Reflexionábamos la semana pasada acerca de la importancia del perdón, sobre todo en las relaciones entre personas cercanas. Parecería, sin embargo, que vivir el perdón no siempre implica a dos personas. Muchas veces debemos vivir el perdón, en primer lugar, con nosotros mismos. Podría sonar sencillo, pero a veces –quizás lo hemos experimentado en primera persona– qué difícil resulta perdonarse a uno mismo incluso cuando sabemos que Dios ya nos ha perdonado.

El reconocer que uno ha actuado mal, que incluso ha herido o dañado a otros, es ya un primer paso importante. Dejar de lado cualquier vanidad o soberbia, cualquier perfeccionismo, para aceptar humildemente el error es fundamental. La verdad es un componente importantísimo del perdón. En primer lugar, la verdad sobre lo ocurrido, sin intentar obviar nuestras equivocaciones. En segundo lugar, la verdad acerca del amor de Dios, que nos señala siempre el horizonte de la misericordia y la posibilidad de conversión.

En este sentido, la confesión sacramental nos da el perdón último que necesitamos y que solo Dios puede ofrecer. Es sobre el perdón de Dios, que nunca nos faltará, que podemos crecer en el perdón de nosotros mismos.

Perdonarse a sí mismo no es ceguera ni ser laxos con uno mismo. No es obviar nuestras faltas, ni minimizar los errores. Es aceptar que no somos “perfectos” en todo, ni tenemos por qué serlo. La perfección que necesitamos es la del amor, y esa acepta y asume las propias limitaciones en el horizonte de una continua conversión y crecimiento en Cristo.

Perdonarse a uno mismo supone también aceptar los retos que tenemos adelante. ¿Cuántas veces es más fácil y cómodo una triste melancolía sobre nuestros errores, doliéndonos con supuesta buena intención, pero escondiendo por debajo una soberbia que nos lleva a no seguir luchando? La auto-compasión es un enemigo dulce y sensible, y en ocasiones muy difícil de vencer.

Perdonarse a uno mismo es aceptar que Dios nos sigue invitando a la santidad y a cumplir el plan que tiene para nosotros. Por eso, en este sentido, incluso el perdón a uno mismo también supone a dos personas: a nosotros mismos y a Dios.

Precisamente el plan que tiene para nosotros supone nuestras fragilidades y posibilidades y mira hacia el futuro. En el lago de Tiberíades, luego de la Resurrección, Jesús renovó a Pedro en su misión. En el fondo, la única pregunta que le hizo, luego de las terribles negaciones del apóstol, fue acerca del amor. Pedro renueva su amor en Jesús y la respuesta del Señor es señalar el horizonte, indicarle que deberá seguir amando y que sus limitaciones no son, en última instancia, impedimentos para responder al plan de amor del Padre.

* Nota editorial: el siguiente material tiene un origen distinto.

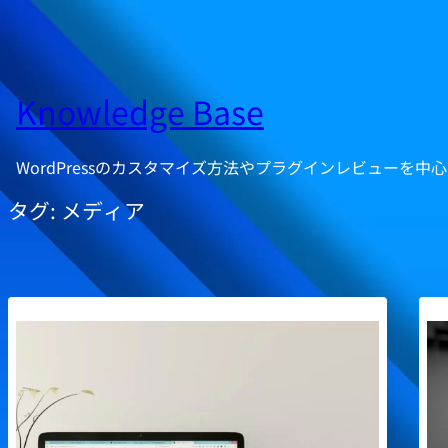
内
容
を
ス
Knowledge Base
キ
ッ
WordPressのカスタマイズ方法やプラグインレビューを
プ
タグ:
メディア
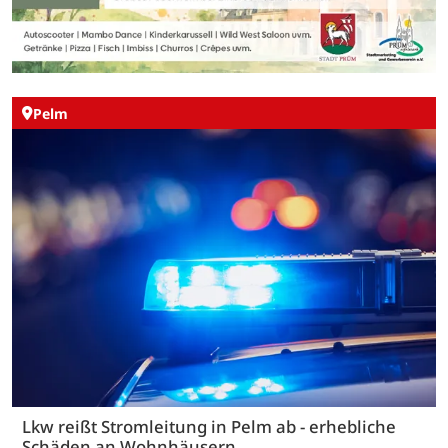
Pelm
Lkw reißt Stromleitung in Pelm ab - erhebliche
Schäden an Wohnhäusern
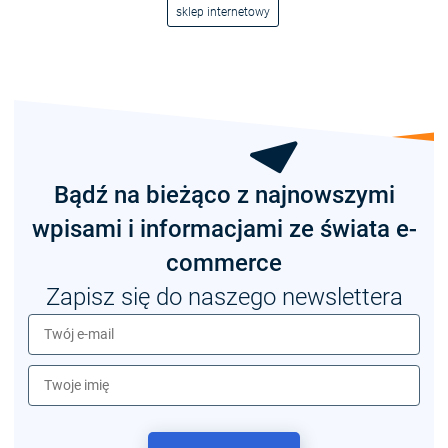
sklep internetowy
Bądź na bieżąco z najnowszymi
wpisami i informacjami ze świata e-
commerce
Zapisz się do naszego newslettera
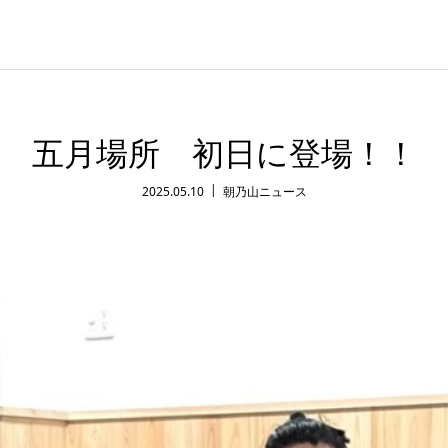
五月場所 初日に登場！！
2025.05.10
朝乃山ニュース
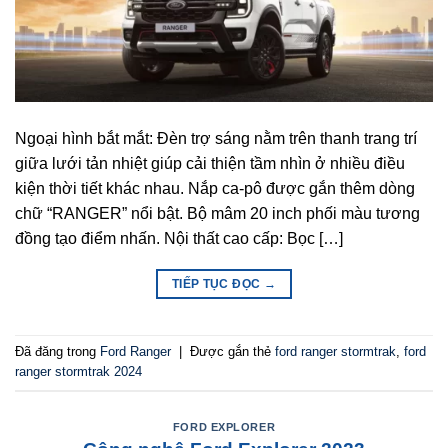
Ngoại hình bắt mắt: Đèn trợ sáng nằm trên thanh trang trí
giữa lưới tản nhiệt giúp cải thiện tầm nhìn ở nhiều điều
kiện thời tiết khác nhau. Nắp ca-pô được gắn thêm dòng
chữ “RANGER” nổi bật. Bộ mâm 20 inch phối màu tương
đồng tạo điểm nhấn. Nội thất cao cấp: Bọc […]
TIẾP TỤC ĐỌC
→
Đã đăng trong
Ford Ranger
|
Được gắn thẻ
ford ranger stormtrak
,
ford
ranger stormtrak 2024
FORD EXPLORER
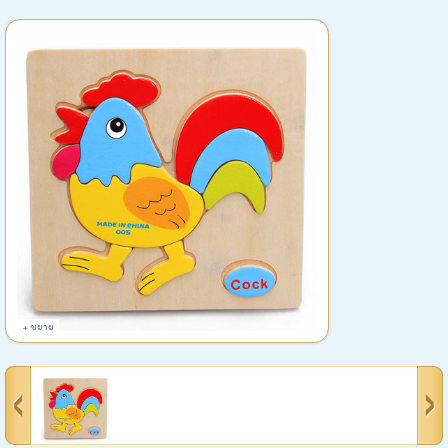
+ ขยาย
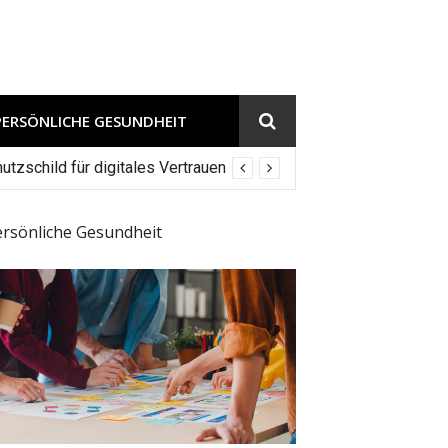
PERSÖNLICHE GESUNDHEIT
tzschild für digitales Vertrauen
ersönliche Gesundheit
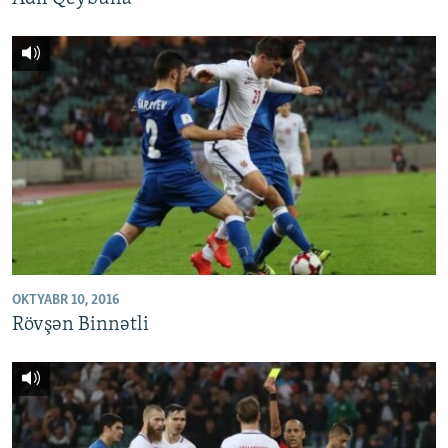
OKTYABR 10, 2016
Rövşən Binnətli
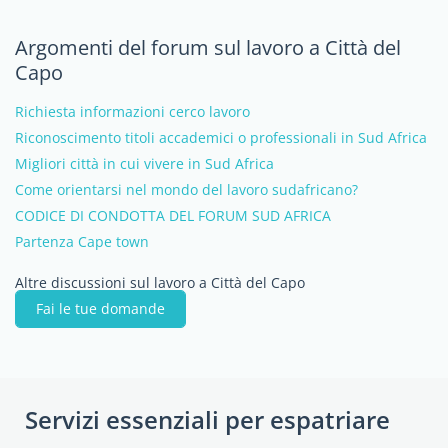
Argomenti del forum sul lavoro a Città del
Capo
Richiesta informazioni cerco lavoro
Riconoscimento titoli accademici o professionali in Sud Africa
Migliori città in cui vivere in Sud Africa
Come orientarsi nel mondo del lavoro sudafricano?
CODICE DI CONDOTTA DEL FORUM SUD AFRICA
Partenza Cape town
Altre discussioni sul lavoro a Città del Capo
Fai le tue domande
Servizi essenziali per espatriare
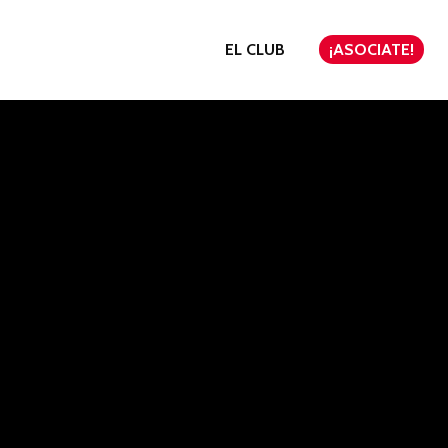
EL CLUB
¡ASOCIATE!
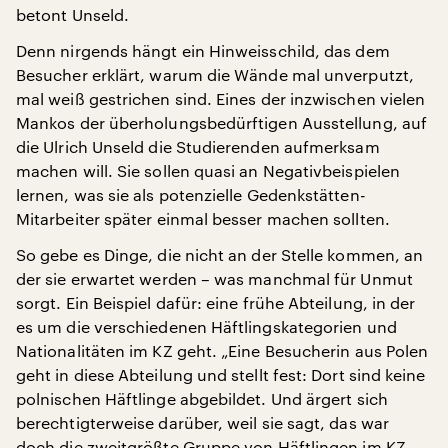
betont Unseld.
Denn nirgends hängt ein Hinweisschild, das dem
Besucher erklärt, warum die Wände mal unverputzt,
mal weiß gestrichen sind. Eines der inzwischen vielen
Mankos der überholungsbedürftigen Ausstellung, auf
die Ulrich Unseld die Studierenden aufmerksam
machen will. Sie sollen quasi an Negativbeispielen
lernen, was sie als potenzielle Gedenkstätten-
Mitarbeiter später einmal besser machen sollten.
So gebe es Dinge, die nicht an der Stelle kommen, an
der sie erwartet werden – was manchmal für Unmut
sorgt. Ein Beispiel dafür: eine frühe Abteilung, in der
es um die verschiedenen Häftlingskategorien und
Nationalitäten im KZ geht. „Eine Besucherin aus Polen
geht in diese Abteilung und stellt fest: Dort sind keine
polnischen Häftlinge abgebildet. Und ärgert sich
berechtigterweise darüber, weil sie sagt, das war
doch die zweitgrößte Gruppe von Häftlingen im KZ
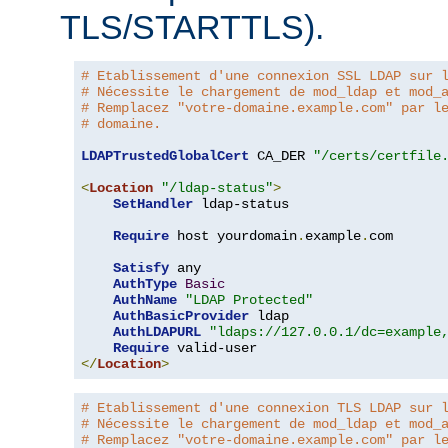
TLS/STARTTLS).
# Etablissement d'une connexion SSL LDAP sur 
# Nécessite le chargement de mod_ldap et mod_
# Remplacez "votre-domaine.example.com" par l
# domaine.
LDAPTrustedGlobalCert
 CA_DER 
"/certs/certfile
<
Location
"/ldap-status"
>
SetHandler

A Pedro seguramente le costó, pero logró perdonarse a sí mismo, aprendiendo de sus errores. Quizás se acercó así también a la experiencia de tantos hermanos en la fe que peregrinan hacia el Señor en medio de caídas y fragilidades, ayudándolo a comprenderlos mejor para señalarles ­–como hizo el Señor con él mismo– el horizonte del perdón y la reconciliación que Dios nos ofrece siempre, en todo momento, aquí y ahora.